2c. The research recommendations inform the CEO of the most effective and strategic research options currently available.: 
Comments: How could the recommendations be improved?: 
Australian burden of disease data for ME/CFS are out of date. It is important for this to be collected, and for ME/CFS to be included again in the Australian Institute of Health and Welfare’s Burden of Disease and Injury studies. This data will help measure the impact of the disease on those living with it, and help guide public health policy.

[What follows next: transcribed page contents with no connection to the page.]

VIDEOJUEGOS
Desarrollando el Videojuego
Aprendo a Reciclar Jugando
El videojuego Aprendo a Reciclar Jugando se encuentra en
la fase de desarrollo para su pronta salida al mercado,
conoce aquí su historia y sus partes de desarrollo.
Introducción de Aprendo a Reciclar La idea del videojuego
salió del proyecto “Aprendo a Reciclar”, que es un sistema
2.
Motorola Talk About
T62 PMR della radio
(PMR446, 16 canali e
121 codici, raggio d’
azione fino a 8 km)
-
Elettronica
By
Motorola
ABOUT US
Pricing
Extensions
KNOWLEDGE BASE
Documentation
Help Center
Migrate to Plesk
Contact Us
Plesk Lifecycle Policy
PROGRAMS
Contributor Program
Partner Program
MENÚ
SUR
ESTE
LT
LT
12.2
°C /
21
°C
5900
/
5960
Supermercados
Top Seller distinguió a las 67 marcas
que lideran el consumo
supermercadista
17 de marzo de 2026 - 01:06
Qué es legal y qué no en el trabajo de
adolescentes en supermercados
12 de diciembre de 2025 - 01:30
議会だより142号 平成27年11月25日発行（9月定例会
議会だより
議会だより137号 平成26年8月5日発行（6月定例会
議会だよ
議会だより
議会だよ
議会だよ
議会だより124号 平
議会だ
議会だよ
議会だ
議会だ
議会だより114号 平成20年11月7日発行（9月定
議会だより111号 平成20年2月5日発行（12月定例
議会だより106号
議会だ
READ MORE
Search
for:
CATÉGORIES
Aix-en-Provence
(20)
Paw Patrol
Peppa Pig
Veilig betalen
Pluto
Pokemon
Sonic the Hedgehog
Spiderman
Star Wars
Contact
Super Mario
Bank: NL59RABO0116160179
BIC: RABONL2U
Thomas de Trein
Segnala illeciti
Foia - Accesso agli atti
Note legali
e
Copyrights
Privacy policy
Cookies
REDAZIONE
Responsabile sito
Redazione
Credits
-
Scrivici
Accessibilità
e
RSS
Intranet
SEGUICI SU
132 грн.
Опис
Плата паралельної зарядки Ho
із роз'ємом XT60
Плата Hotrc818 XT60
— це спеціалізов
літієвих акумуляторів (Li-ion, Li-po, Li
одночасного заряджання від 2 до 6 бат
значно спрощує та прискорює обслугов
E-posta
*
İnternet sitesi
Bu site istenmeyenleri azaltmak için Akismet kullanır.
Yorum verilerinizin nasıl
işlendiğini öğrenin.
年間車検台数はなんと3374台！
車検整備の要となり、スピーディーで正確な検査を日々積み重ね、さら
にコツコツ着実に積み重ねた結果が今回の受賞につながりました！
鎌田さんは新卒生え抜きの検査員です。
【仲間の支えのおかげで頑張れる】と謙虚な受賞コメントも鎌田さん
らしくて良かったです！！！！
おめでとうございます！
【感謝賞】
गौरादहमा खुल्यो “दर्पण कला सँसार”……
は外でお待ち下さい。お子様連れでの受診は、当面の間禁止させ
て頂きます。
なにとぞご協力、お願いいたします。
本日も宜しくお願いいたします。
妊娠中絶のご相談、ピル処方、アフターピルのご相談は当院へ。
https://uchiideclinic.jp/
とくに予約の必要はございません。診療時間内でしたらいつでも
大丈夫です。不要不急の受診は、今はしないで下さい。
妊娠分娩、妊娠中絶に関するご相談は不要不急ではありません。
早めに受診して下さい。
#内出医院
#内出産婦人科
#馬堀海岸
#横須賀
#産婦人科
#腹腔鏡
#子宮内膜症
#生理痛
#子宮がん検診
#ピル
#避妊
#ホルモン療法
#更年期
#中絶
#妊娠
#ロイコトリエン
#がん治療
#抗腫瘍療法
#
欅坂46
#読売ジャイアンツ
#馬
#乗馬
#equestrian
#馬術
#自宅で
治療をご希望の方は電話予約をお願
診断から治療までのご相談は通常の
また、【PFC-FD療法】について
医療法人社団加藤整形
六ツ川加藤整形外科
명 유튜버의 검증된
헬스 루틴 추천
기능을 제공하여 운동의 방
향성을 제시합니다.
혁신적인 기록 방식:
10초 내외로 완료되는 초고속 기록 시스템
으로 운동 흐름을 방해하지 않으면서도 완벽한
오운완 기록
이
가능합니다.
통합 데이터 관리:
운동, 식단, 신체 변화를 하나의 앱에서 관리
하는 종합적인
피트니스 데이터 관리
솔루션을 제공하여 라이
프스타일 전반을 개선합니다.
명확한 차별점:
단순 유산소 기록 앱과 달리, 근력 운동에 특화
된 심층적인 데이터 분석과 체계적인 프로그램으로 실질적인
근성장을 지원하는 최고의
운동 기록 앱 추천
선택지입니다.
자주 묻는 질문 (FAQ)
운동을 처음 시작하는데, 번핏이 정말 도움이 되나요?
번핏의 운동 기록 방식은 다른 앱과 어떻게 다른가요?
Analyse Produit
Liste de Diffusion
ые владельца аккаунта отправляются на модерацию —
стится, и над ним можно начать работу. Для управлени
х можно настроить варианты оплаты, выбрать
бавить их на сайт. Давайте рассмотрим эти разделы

The impact on patients living with ME/CFS in rural locations should also be examined. Rural living requires additional exertion compared to urban living. Short cuts and supports (eg: home delivery, or home care) are less available and medical care can be too far to travel too, even for those with mild cases.  Consumer engagement must take into account the limitations of people living with the illness, and make appropriate accommodations. Once again, our dire situation and severe symptoms have been over-looked. There wasn’t an easy read or audio version of the report, for those unable to read the full report. Whilst the consultation period was 6 weeks (instead of NHMRC’s usual 4), this included the Christmas period, which was lost time. The period of time was insufficient placing unnecessary stress on patients desperate to have better research and treatment outcomes for Mecfs. Noted- the availability of extending the time to make submissions does exist, but it's not made evident enough to those with cognitive impairment. *personal note- due to executive function issues with math and numbers, and my device that does not do word-count, I may have excelled the 300 word maximin. My apologies. Biobanks are expensive, with both establishment and ongoing costs. If a biobank is funded, it should be in addition to a consistent increase in funding for research. Ideally, a biobank would be for samples which aren’t readily available (eg: brains), rather than easily accessed bodily fluids such as blood (as the patient community is engaged in and supportive of research, patient samples are not lacking). What is lacking is the funds to analyse samples. Should a biobank be funded instead of research, the field may actually be worse off.